Exercise requirements
Each line of the data below containing "location" needs to be listed.

Source records
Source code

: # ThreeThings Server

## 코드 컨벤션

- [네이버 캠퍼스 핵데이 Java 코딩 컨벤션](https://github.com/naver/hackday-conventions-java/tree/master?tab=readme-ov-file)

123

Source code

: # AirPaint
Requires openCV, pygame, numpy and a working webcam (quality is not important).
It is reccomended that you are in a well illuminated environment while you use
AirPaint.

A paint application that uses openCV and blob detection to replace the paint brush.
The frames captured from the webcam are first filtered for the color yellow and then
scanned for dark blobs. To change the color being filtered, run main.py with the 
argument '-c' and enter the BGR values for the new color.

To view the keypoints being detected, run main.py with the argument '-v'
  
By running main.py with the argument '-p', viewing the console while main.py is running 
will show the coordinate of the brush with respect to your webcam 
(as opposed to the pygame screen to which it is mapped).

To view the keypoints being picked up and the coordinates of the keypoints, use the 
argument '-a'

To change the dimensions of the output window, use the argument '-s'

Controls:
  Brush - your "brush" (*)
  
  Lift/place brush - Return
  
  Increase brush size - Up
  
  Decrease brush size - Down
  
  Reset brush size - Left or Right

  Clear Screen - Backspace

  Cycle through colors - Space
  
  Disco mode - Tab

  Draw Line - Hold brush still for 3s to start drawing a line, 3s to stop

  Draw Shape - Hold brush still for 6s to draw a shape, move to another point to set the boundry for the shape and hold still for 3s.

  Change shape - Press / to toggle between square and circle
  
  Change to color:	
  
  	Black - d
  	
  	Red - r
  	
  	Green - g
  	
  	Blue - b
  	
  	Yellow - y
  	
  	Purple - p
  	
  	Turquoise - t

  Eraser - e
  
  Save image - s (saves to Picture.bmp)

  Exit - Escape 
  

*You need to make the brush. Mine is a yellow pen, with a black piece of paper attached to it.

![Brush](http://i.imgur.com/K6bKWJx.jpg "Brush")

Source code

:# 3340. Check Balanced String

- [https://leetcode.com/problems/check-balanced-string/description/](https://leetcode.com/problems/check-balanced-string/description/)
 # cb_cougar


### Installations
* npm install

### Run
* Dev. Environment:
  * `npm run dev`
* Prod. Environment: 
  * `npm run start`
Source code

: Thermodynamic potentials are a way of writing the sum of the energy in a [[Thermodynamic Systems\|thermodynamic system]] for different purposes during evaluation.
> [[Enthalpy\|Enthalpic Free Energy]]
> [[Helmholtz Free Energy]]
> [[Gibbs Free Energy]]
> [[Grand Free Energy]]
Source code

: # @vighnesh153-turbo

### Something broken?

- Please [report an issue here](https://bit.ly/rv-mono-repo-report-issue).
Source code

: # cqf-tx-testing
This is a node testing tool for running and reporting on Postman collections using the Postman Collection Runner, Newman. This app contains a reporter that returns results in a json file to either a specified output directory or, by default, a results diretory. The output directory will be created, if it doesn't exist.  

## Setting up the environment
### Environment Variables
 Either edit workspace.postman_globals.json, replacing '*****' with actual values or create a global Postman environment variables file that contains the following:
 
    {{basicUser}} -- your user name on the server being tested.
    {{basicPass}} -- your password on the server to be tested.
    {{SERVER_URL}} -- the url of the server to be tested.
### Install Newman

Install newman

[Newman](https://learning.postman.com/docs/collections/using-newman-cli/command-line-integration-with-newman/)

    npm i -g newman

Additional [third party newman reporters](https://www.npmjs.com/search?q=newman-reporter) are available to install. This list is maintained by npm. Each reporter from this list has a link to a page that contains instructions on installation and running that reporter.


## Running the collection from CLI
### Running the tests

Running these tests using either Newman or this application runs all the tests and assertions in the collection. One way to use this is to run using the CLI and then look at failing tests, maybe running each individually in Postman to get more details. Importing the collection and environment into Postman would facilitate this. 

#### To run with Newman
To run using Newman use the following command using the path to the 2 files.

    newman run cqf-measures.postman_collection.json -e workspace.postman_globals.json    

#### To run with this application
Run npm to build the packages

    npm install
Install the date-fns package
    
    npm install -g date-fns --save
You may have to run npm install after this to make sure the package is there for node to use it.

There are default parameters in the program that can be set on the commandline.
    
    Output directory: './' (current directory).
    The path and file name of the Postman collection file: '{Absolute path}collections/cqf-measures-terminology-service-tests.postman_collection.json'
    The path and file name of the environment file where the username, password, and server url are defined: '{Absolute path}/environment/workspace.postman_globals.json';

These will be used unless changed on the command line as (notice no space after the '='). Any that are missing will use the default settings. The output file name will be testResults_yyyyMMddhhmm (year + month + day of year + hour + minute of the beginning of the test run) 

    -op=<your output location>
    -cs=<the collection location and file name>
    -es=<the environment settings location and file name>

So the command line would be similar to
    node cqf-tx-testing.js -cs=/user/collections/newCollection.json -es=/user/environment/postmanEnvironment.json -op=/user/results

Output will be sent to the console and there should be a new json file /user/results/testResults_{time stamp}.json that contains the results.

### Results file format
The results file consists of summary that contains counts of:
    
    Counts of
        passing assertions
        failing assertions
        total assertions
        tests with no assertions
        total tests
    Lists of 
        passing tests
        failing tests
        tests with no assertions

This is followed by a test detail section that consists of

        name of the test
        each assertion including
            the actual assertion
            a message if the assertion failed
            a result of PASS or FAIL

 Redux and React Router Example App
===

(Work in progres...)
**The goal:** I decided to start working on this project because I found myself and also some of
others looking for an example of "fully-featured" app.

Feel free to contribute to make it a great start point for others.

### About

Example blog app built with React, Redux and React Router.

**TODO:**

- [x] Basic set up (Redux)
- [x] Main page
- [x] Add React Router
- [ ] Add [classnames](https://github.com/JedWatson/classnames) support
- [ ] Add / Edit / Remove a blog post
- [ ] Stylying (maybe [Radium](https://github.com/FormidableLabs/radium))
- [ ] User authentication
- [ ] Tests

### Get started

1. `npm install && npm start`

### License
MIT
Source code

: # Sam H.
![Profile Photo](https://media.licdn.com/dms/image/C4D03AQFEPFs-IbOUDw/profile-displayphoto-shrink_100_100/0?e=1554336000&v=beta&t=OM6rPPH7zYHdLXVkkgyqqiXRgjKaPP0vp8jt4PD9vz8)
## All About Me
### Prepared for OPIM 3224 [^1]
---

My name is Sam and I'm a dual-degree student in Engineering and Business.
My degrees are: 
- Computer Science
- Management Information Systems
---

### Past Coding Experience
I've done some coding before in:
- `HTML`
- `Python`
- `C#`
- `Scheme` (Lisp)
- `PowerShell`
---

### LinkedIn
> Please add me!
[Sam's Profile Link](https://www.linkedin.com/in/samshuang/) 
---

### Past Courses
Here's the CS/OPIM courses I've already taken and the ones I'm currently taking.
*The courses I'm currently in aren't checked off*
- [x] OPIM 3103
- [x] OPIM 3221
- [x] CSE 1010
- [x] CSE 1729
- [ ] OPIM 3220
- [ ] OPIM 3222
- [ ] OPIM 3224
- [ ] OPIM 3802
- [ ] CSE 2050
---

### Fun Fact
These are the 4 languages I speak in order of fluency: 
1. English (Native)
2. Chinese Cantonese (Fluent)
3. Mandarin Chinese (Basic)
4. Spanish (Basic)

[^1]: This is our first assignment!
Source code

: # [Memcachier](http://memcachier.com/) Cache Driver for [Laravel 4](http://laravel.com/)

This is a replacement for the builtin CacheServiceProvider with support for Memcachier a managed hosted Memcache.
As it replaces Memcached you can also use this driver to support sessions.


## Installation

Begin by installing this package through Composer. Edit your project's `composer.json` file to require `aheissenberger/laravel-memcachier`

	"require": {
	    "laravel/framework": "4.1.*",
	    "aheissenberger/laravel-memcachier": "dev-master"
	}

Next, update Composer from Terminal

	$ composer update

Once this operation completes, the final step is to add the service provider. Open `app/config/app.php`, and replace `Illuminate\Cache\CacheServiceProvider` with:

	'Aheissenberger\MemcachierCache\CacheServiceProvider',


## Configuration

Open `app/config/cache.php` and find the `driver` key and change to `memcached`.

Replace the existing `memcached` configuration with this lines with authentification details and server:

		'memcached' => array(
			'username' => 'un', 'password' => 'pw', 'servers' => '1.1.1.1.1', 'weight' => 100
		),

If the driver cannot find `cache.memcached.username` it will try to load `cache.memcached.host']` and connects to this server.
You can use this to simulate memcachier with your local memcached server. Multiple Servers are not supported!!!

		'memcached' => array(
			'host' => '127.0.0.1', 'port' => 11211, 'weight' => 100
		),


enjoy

Written response
    -op=<your output location>
    -cs=<the collection location and file name>
    -es=<the environment settings location and file name>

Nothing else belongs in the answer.